The Capital Wasteland Wins Worst Traffic Congestion In America



As many of you know, I'm currently in the process of having my soul sucked out by an hour and a half a day on DC metro parkways. I'm as grateful for my awesome job as anyone else with one but really?!

This is from USA Today so it must be true:

The nation's capital is the most congested metropolitan area in the USA, a new report says. Instead of cursing the rush-hour gridlock, residents of Washington and its suburbs might conclude that their commute is so bad mainly because their city is better off economically than most.

What a bunch of morons out there. You guys think subjecting ourselves to that out there day in and day out makes us somehow better off than everyone else? Yes there are jobs here. But we also are fast on our way to becoming LA freeways at this rate.

This seems a bizarre way to celebrate our well-off-ness. Yay, I burn $7 a day scuttling back and forth from DC to the Maryland suburbs and I've become a hollowed-out recluse as a result. I hide in my condo on the weekends, crippled by Beltway PTSD and barely able to take my car down to the car wash. YAAAAAYYY!!

The Post hits it better:

Washington suffers from the worst traffic congestion in the nation, with drivers spending more than three days out of every 365 caught in traffic.

Helped along by a relatively robust economy, the Washington region forged well ahead of perennial rivals Chicago and Los Angeles, which ranked second and third in an extensive study conducted annually by a research group at Texas A&M University.

“This is one of those odd times when bad news is good news,” said Virginia Transportation Secretary Sean T. Connaughton. “The reason we have more congestion is that the Washington region has a very strong economy. I go to other parts of the state and they say they have no transportation problems.”
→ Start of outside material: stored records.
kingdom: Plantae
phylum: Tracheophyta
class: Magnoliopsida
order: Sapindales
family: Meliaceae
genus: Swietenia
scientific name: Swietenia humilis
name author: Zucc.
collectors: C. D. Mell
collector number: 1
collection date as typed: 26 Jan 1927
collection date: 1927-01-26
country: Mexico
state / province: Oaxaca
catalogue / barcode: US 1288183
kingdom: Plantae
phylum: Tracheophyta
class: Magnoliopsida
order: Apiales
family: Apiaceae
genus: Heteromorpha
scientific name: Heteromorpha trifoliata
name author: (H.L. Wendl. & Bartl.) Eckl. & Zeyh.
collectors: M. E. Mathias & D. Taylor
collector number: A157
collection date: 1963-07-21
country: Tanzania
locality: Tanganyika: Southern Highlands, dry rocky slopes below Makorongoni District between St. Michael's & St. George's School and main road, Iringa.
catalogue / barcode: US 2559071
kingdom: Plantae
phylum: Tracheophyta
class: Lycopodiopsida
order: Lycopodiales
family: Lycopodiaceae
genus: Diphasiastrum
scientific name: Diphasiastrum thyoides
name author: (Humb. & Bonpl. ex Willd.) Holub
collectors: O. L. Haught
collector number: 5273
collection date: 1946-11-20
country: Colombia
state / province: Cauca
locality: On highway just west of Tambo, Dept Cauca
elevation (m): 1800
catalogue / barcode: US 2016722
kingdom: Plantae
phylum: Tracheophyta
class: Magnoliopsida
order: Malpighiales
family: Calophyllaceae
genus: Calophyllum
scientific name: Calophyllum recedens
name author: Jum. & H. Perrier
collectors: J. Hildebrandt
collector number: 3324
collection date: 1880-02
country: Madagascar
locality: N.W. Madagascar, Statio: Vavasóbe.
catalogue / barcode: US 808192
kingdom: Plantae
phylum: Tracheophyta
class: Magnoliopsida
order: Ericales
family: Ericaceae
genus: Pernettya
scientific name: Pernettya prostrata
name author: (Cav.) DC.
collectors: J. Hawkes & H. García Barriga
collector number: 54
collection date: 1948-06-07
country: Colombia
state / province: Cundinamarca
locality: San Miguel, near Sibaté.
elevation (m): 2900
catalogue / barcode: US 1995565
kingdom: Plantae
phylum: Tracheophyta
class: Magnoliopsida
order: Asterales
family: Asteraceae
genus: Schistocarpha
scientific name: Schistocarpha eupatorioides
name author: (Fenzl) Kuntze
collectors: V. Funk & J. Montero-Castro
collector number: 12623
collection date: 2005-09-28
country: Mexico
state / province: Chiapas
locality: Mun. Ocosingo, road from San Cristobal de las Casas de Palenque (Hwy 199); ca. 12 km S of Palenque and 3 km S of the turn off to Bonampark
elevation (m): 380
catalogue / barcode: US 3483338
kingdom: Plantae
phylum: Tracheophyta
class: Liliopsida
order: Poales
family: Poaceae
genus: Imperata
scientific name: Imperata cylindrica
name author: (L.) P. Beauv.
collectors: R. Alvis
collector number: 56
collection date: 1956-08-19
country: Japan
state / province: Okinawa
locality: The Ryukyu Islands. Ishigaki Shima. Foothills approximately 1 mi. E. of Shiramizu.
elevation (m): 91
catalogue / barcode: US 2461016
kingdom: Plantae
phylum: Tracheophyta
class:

THREE DAYS. I look at my GPS stats and can't believe I spent 2 hours not moving out of 10 and a quarter hours of driving. But I can because I'm angry, my car is tired and I'm at the pump every few days. Bright side: there aren't any tolls along the way. Yet.

It's only going to get worse (and has) as we try to accomodate BRAC:

Maryland's depleted Transportation Trust Fund, the pot of money used to pay for local road projects, has languished in recent years as lawmakers directed the funds to other programs, and it remains to be seen whether supporters of a gas tax increase can muster enough momentum next year to rebuild the fund. An attempt to increase the state's 23.5 cents-per-gallon tax by 10 cents died during the 2011 General Assembly session.

“One (hurdle) is the challenge of infrastructure, keeping pace with the traffic demands generated by the new jobs,” said J. Michael Hayes, director of military and federal affairs for the state's Department of Business and Economic Development. “And that in the best of times is a challenge.”

Right.

I'm dying out there, people. Someone save me.